#### [Your goal]
Check every line of the entries for the string "pueden" and return the ones that contain it.

__________________________________________________

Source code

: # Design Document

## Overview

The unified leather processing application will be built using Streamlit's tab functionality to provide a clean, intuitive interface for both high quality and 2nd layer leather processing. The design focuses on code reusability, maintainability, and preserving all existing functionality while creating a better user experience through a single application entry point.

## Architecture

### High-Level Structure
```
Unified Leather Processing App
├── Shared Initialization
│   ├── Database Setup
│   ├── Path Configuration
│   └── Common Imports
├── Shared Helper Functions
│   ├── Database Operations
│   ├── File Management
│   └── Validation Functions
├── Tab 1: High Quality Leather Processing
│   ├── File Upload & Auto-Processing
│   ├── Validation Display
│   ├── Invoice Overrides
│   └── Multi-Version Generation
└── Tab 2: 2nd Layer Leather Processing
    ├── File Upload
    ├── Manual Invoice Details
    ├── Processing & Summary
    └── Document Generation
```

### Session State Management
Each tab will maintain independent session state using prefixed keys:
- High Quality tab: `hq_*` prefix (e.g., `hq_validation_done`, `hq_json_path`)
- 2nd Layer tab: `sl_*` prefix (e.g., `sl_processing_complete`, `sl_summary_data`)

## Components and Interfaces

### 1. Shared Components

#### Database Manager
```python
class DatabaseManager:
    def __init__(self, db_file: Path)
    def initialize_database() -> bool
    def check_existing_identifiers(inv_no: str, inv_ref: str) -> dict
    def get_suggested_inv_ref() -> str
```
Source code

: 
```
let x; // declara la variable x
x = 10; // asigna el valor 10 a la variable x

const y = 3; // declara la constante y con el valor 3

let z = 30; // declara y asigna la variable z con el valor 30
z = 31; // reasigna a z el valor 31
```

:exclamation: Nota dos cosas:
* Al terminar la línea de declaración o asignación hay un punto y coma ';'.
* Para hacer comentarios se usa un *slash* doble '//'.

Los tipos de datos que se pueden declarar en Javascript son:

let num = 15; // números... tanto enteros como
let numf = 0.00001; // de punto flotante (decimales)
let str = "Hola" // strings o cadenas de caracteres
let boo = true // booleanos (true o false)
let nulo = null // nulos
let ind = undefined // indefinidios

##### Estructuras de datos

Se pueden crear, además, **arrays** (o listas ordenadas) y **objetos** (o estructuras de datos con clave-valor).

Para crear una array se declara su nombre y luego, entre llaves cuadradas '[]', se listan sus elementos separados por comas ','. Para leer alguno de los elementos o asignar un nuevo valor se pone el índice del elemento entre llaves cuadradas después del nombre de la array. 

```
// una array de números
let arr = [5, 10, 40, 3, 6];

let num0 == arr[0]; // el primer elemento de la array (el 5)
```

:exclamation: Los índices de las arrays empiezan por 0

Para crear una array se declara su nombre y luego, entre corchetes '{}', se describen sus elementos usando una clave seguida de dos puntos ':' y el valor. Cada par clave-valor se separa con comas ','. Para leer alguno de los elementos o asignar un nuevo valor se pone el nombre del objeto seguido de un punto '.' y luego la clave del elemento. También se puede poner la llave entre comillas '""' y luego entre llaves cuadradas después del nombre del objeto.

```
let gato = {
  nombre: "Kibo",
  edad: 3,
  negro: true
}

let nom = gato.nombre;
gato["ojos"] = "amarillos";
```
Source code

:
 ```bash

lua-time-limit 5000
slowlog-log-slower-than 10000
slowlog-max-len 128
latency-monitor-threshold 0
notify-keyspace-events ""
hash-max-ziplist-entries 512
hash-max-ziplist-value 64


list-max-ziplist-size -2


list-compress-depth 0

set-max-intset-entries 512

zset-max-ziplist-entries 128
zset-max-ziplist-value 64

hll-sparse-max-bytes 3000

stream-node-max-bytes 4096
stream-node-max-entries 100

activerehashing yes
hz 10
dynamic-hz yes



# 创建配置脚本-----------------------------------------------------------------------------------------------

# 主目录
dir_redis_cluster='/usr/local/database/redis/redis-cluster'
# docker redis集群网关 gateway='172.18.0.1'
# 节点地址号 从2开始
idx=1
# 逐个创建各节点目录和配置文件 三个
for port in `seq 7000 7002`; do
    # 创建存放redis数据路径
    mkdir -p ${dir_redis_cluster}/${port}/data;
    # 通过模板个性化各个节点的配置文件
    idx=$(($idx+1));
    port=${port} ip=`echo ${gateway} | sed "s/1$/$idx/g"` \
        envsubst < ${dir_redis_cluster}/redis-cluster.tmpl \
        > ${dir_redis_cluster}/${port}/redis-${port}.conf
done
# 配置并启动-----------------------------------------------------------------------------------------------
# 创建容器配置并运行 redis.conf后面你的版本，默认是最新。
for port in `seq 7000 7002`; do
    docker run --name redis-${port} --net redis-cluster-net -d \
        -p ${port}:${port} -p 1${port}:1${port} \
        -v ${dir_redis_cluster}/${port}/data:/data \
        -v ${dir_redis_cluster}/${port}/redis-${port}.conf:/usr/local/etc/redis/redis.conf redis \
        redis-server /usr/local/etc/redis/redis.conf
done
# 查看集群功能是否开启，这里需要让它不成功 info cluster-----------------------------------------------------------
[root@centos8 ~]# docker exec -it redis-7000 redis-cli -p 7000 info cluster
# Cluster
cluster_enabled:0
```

__________________________________________________

#### [Reply to the task]
Los tipos de datos que se pueden declarar en Javascript son:
Se pueden crear, además, **arrays** (o listas ordenadas) y **objetos** (o estructuras de datos con clave-valor).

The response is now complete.